Calcutta, Sept. 23: Eveready Industries India Ltd today said Uniross — the French manufacturer of rechargeable batteries that it had acquired in 2009 — could break even and return to profitability in two years. Eveready also aims to become debt-free within three years.

“A lot of money is being spent for brand building of Uniross. We are looking to launch Uniross beyond rechargeables to the alkaline and carbon-zinc segments, and take the brand to neighbouring countries such as Nepal, Bangladesh and Sri Lanka,” non-executive vice-chairman Deepak Khaitan said at the company’s 76th annual general meeting.

Uniross has also undergone a major restructuring to pare costs. Eveready has an 80 per cent stake in Novener SAS of France, which in turn controls Uniross SA.

Eveready acquired Uniross to gain access to geographies where the company has no presence such as Europe, Southeast Asia and parts of Africa.

At the time of acquisition, Uniross faced financial difficulties. The continuing grim economic situation in Europe and the overall sluggish demand for rechargeable batteries dimmed hopes of a turnaround.

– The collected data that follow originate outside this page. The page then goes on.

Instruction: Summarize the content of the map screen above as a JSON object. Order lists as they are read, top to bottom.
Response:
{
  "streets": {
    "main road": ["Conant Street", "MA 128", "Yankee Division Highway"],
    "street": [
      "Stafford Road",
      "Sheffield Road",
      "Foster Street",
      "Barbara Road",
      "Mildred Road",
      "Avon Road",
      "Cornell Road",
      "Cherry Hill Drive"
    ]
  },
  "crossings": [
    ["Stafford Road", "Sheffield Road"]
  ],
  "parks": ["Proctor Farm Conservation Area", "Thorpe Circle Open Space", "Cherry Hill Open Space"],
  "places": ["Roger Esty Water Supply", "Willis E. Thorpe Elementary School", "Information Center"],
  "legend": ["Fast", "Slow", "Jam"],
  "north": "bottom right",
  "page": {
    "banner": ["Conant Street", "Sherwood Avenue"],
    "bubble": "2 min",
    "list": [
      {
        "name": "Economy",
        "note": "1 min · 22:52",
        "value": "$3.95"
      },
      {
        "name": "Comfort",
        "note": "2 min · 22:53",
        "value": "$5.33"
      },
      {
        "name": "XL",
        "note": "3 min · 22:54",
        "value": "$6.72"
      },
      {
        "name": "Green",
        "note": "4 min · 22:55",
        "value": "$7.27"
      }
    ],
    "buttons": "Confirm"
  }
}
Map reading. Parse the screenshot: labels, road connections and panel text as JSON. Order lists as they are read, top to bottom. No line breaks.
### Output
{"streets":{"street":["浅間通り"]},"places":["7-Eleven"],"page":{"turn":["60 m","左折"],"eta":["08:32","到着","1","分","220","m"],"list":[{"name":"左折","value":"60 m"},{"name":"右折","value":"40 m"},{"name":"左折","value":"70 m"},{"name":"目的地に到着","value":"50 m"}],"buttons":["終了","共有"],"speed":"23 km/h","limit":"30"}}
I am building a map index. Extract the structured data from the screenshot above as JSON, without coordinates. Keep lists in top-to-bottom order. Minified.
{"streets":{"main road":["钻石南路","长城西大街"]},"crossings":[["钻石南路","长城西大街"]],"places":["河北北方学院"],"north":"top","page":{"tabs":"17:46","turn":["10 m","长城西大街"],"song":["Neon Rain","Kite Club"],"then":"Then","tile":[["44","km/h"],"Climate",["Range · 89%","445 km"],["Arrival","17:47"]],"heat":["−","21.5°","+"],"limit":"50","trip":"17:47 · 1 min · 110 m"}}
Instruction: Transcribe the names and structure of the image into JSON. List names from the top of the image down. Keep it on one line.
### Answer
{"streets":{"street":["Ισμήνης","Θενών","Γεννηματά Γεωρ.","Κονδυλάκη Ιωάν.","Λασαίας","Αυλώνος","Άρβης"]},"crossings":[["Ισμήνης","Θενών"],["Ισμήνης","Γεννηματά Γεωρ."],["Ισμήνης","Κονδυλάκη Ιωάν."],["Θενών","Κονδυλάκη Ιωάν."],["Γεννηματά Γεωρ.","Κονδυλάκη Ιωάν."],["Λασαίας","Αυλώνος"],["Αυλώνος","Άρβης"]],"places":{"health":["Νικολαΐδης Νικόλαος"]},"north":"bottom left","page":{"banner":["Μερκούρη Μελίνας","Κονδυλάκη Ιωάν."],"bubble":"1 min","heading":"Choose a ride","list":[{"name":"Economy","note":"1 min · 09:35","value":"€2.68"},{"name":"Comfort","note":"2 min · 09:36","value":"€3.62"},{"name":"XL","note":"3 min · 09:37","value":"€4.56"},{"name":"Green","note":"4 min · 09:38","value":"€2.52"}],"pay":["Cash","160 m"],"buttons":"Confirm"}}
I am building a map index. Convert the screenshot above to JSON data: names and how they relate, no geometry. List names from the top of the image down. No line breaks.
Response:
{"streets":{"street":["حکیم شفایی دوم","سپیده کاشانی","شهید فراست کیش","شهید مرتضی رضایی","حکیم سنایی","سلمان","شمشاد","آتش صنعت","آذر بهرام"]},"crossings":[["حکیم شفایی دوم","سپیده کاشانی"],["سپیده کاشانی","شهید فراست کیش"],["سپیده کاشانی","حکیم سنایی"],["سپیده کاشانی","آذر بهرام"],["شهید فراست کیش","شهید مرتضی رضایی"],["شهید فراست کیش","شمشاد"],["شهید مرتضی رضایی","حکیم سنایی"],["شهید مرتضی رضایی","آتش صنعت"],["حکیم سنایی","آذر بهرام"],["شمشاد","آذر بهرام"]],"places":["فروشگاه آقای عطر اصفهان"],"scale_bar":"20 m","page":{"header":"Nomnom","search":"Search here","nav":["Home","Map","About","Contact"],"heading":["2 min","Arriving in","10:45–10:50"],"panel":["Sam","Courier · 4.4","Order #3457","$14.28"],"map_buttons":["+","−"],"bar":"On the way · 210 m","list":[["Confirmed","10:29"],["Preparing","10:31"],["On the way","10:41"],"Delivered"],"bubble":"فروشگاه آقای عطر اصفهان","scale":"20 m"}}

Meanwhile, Eveready is sitting on a land bank of around 60-70 acres across the country in places such as Noida and Chennai, which could be sold to bring down debt. “But we will not do any distress selling. We are not rushed to sell,” said Khaitan.

The company’s debt stands at Rs 250 crore, while the working capital is Rs 100 crore.

Khaitan also said the company was not looking to diversify and was sticking to the battery business.